▶ [Excerpt provided]
Development of One Phylogenetically Based Nomenclature

Traditionally, fungi have been grouped into hierarchies based on their reproductive morphological characters. However, because many fungi, especially in the Ascomycetes, have both a sexual (teleomorphic) and asexual (anamorphic) state that may be separated by time and/or space mycology has two nomenclature. It is my intention during the course of my career to work towards the fusion these nomenclatures. This research interest is not mine alone and can not be accomplished by any one fungal systematist. The acceptance of one name for one organism must to be embraced by mycology as a whole if this is to be accomplished. However, the research interests that I have discussed above provide a framework for connecting these two nomenclatures into one phylogenetically based nomenclature. By linking the teleomorphic and anamorphic morphological characters that make up a fungal species we can recognize that organism in its complete life cycle. Definitive linkages are made through the isolation of one morph in culture and getting it to produce the other morph in the same culture. Another method of linking two morphs is by sequencing them (usually the internal transcribed sequences of the ribosomal DNA) and looking for congruence. If both morphs can not be found or developed in culture then the diagnostic sequence indels could be used as the characters needed to place the strain into the group with which it shares a most recent common ancestor. Furthermore, if we can determine how and where host substrate shifts are most likely to occur we may be able to avoid the taxonomic placement of organisms based on their host substrate as is often seen in fungal taxonomy. By taxonomically placing these organisms into monophyletic groups we will create a nomenclature that is based on the shared evolutionary history of these organisms.

Other Projects

There is a tremendous need for alpha taxonomy in mycology. It was conservatively estimated in 1991 that a mere 5% of the planet’s fungal diversity is known. This estimate was extrapolated from the ratio of fungi associated with plants and plant species known in the United Kingdom. This is likely an underestimate because it does not consider fungi associated with other organisms and does not represent the diversity that is found in the tropics. Barro Colorado Island (BCI) in Panama offers an excellent opportunity to develop estimates of fungal biodiversity. BCI is the most well study tropic forest in the world, complete with plant and animal (excluding arthropods) species lists.

Recently, I was awarded a grant to study the biodiversity of soil and detritus fungi of BCI. This initial study will certainly provide new species and likely new genera but will also be a step towards elucidating the fungal diversity of BCI. I intend to continue biodiversity studies at BCI and develop fungal diversity estimates that take these hyper-diverse ecosystems into consideration.

▶ [Activity] In the text on fungal nomenclature, what share of the planet's fungal diversity was conservatively estimated in 1991 to be known?

▶ [Source data]
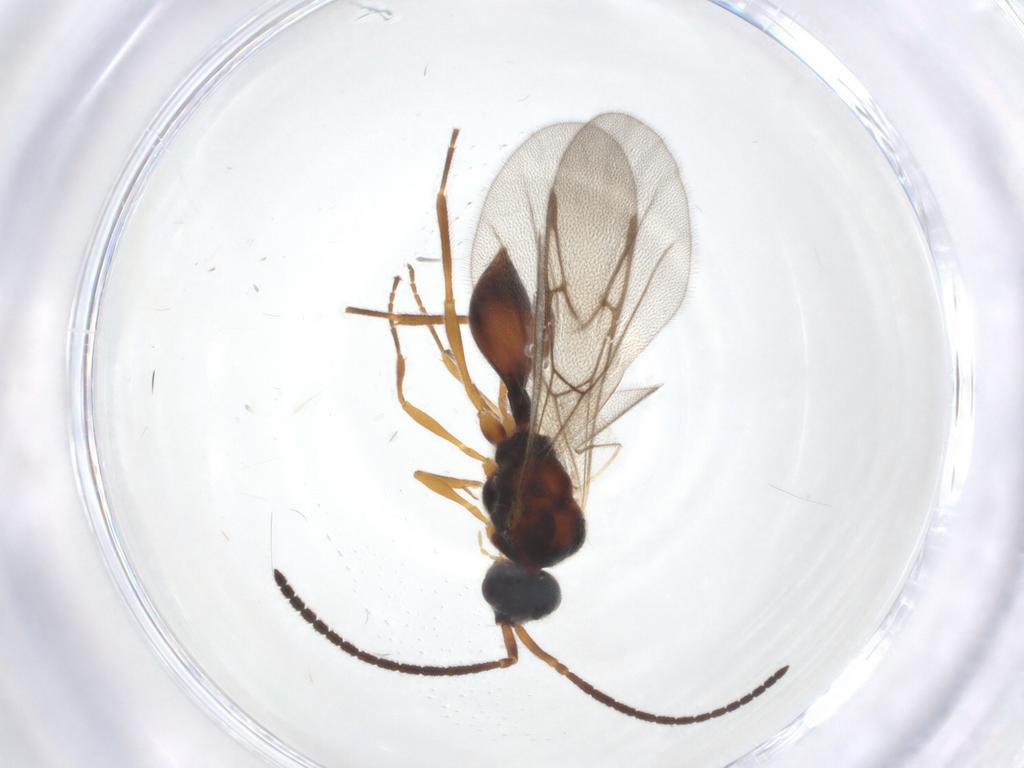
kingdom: Animalia
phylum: Arthropoda
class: Insecta
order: Hymenoptera
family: Diapriidae
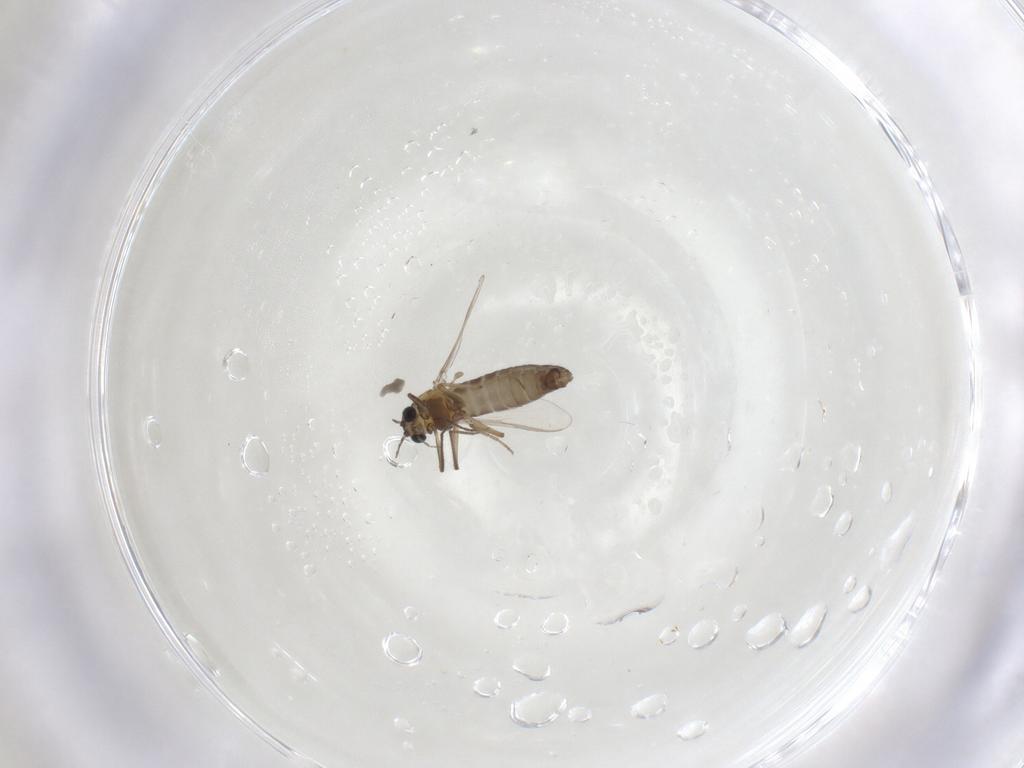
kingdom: Animalia
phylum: Arthropoda
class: Insecta
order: Diptera
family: Chironomidae
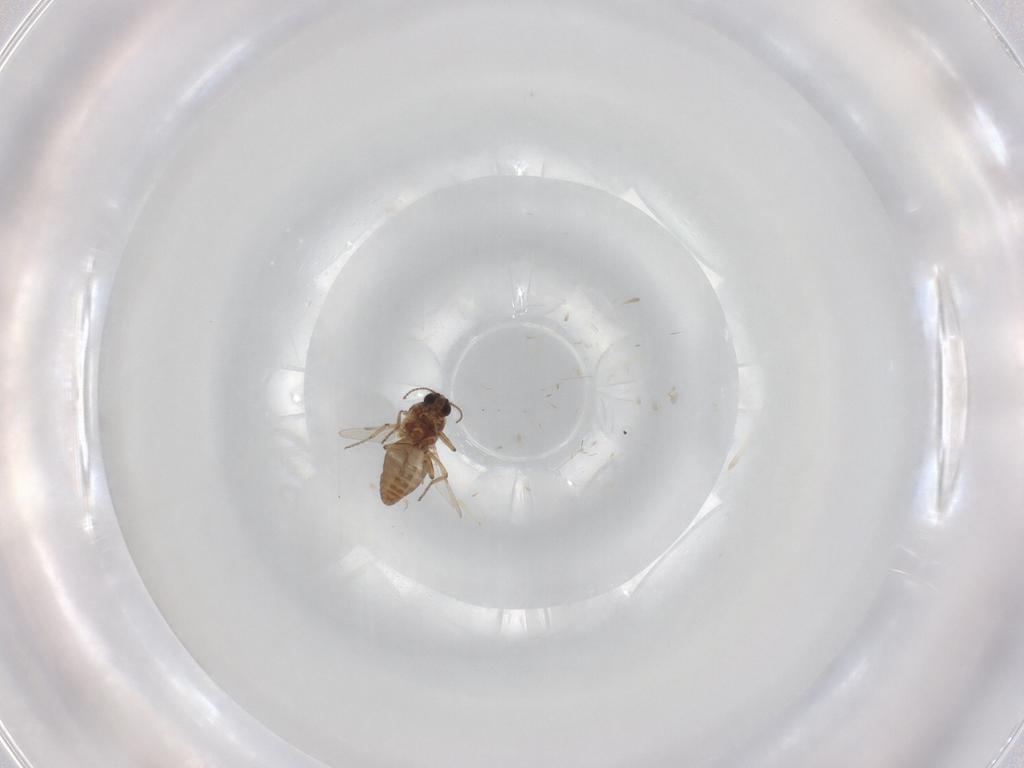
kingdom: Animalia
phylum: Arthropoda
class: Insecta
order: Diptera
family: Ceratopogonidae
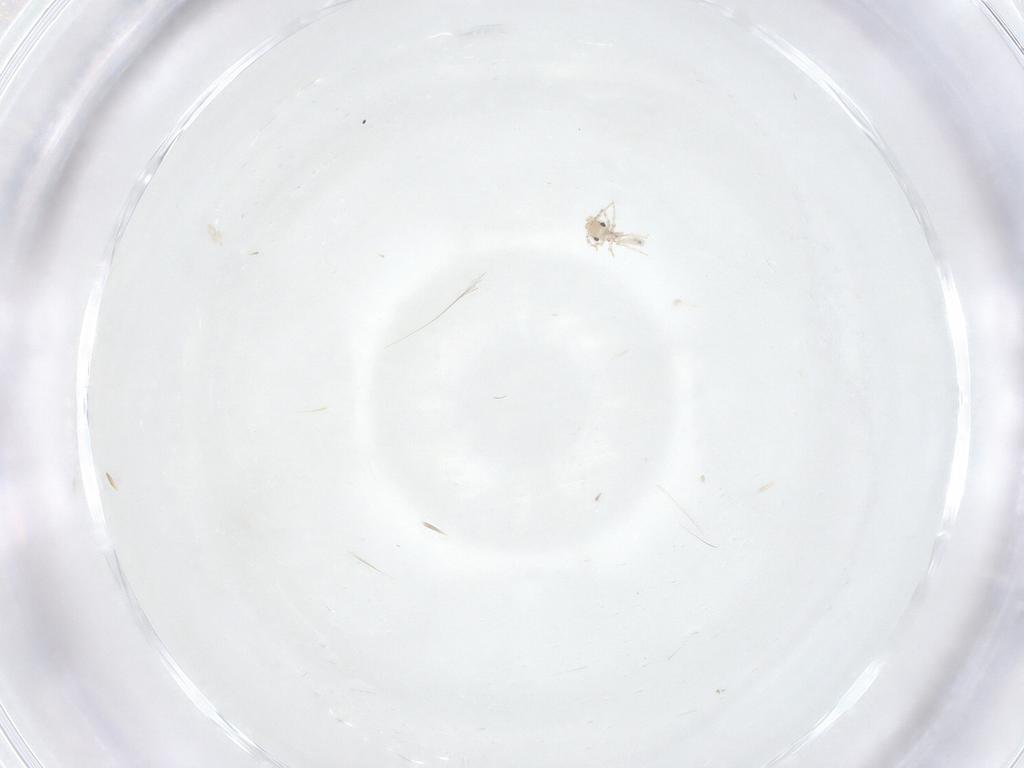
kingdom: Animalia
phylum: Arthropoda
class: Insecta
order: Psocodea
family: Lepidopsocidae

▶ [Solution] A mere 5%.